NousResearch Hermes-Agent Prompt Injection Filter Bypass Vulnerability

A prompt injection filter bypass vulnerability has been identified in NousResearch Hermes-Agent versions through 2026.4.30. The issue resides in the skills management functionality, specifically within the tools/skills_tool.py file. The vulnerability allows for injection attacks that can be executed remotely, by exploiting the filter's reliance on naive exact-string matching to detect malicious content in user-installed skills. This flaw enables crafted prompt injection payloads to pass undetected into the LLM agent context, potentially allowing attackers to manipulate the agent's behavior or extract sensitive information.

Impact

Exploitation of this vulnerability could lead to unauthorized prompt injection into the LLM agent's context, bypassing existing security filters.

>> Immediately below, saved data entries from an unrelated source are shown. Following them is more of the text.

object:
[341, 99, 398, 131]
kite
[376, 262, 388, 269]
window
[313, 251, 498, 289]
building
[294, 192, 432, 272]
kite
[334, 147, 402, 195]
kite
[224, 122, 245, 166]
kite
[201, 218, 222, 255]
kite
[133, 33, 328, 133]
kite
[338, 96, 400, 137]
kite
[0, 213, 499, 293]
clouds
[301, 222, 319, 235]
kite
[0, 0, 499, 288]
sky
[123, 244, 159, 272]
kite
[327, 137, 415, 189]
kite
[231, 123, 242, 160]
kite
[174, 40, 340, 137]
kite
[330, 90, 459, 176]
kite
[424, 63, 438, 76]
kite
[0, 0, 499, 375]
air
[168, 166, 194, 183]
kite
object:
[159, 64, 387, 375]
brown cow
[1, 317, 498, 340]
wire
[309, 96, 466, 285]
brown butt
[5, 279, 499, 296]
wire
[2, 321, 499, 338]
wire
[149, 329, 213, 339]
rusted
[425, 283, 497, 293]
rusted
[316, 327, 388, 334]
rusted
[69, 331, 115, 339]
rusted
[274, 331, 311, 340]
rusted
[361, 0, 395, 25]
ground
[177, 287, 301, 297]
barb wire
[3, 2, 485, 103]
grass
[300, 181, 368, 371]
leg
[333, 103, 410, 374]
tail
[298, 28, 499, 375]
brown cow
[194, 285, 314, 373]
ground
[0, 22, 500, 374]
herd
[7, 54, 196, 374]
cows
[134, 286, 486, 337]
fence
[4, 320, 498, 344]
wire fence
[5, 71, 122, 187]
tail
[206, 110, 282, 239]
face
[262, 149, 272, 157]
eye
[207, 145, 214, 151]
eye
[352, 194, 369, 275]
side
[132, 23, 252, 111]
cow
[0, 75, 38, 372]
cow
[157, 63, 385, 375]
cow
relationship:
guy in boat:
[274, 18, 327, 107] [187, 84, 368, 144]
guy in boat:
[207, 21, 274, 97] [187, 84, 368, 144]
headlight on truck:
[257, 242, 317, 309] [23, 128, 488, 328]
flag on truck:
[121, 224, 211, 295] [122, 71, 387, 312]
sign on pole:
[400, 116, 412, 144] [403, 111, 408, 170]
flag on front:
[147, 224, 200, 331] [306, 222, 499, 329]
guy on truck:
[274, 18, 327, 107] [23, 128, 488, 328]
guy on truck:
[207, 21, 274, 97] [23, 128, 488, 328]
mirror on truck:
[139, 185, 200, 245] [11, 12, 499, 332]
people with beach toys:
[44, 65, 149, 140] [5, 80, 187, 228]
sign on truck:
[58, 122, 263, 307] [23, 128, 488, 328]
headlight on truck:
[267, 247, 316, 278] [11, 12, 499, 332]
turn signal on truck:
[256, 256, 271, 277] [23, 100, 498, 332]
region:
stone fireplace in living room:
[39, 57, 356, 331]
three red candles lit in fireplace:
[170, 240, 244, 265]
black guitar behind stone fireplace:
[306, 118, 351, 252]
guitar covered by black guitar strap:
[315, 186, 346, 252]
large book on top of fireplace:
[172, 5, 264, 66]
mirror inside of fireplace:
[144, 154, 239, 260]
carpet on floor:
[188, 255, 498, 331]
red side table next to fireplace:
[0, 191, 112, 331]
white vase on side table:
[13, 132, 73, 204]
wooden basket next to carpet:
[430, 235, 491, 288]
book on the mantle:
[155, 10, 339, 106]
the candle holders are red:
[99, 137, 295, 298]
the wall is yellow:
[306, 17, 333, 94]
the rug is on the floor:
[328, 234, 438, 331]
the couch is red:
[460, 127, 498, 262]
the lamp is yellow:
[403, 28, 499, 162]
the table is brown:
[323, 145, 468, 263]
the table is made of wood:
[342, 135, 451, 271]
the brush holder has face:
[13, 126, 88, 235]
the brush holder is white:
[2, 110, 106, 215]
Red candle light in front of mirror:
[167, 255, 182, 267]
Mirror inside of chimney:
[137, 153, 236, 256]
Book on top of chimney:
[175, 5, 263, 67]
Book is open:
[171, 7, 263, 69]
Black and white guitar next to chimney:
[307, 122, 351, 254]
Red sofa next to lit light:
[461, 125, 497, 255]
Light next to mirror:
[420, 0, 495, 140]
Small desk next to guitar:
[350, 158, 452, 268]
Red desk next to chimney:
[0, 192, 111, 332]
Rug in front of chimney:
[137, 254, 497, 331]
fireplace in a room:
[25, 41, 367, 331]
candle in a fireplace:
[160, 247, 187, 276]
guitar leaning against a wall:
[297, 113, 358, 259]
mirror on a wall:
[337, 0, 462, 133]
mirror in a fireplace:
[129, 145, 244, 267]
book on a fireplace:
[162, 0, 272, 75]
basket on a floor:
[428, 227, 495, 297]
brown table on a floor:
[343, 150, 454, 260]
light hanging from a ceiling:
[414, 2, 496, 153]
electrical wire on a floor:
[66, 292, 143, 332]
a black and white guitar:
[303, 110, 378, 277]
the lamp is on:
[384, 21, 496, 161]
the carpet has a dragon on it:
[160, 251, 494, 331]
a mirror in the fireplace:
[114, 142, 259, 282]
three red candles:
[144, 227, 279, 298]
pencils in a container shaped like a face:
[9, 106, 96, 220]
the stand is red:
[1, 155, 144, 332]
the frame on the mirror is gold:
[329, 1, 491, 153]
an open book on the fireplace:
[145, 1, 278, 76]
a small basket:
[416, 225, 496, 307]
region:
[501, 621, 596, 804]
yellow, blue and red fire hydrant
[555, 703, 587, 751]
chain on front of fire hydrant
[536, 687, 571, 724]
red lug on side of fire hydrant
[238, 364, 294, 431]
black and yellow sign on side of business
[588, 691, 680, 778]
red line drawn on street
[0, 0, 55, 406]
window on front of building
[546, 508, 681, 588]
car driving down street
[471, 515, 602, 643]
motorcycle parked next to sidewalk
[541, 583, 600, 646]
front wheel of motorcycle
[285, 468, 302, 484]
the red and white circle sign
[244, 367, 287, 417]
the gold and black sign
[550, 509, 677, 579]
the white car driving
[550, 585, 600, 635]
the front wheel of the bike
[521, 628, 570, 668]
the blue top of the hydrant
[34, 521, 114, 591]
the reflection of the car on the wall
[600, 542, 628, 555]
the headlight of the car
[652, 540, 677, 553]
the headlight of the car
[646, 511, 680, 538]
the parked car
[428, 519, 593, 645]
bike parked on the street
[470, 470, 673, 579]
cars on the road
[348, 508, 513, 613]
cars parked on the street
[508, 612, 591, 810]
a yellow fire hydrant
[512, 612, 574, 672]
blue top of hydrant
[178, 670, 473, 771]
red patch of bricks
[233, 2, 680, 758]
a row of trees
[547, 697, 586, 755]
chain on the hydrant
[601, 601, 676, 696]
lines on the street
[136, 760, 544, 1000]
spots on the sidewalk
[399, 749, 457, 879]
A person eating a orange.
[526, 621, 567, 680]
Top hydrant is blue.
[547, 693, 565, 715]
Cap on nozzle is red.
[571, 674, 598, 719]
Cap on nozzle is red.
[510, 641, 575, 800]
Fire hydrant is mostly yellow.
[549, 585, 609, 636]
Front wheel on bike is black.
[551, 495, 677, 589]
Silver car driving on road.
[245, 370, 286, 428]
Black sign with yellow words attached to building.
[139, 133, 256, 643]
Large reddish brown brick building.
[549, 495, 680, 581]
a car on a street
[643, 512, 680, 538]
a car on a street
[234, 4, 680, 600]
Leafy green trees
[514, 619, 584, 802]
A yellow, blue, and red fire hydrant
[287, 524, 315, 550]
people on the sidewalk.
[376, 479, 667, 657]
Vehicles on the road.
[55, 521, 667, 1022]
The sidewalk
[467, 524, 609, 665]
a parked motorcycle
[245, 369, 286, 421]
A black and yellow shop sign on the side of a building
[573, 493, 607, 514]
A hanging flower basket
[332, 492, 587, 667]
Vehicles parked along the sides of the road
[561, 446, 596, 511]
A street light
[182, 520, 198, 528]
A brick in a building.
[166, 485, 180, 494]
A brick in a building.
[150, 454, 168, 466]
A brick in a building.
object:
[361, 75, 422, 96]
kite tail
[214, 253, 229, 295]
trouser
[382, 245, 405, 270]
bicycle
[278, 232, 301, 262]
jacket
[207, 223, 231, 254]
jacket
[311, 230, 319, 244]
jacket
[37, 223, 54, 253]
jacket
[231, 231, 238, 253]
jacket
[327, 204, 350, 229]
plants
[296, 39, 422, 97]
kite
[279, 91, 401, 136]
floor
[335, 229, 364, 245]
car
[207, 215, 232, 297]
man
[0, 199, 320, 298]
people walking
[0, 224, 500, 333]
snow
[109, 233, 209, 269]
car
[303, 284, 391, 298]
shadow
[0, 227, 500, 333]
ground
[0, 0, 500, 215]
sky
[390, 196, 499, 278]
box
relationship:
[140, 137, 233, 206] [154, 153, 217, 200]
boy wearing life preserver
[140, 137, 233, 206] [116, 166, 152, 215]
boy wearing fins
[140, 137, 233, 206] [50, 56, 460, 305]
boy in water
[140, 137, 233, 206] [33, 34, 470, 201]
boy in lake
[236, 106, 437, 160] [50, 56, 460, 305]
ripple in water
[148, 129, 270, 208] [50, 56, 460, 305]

This could allow attackers to gain control over the agent's responses and behavior, potentially overriding safety constraints, accessing sensitive data, executing commands through the agent's shell tool, or manipulating the end user via crafted agent responses.

Reproduction

The vulnerability can be reproduced by creating a malicious skill that includes a prompt injection payload with extra words or synonyms, and then loading this skill through the 'skill_view()' function. The injection filter will fail to detect the payload, allowing it to be injected into the LLM agent's context.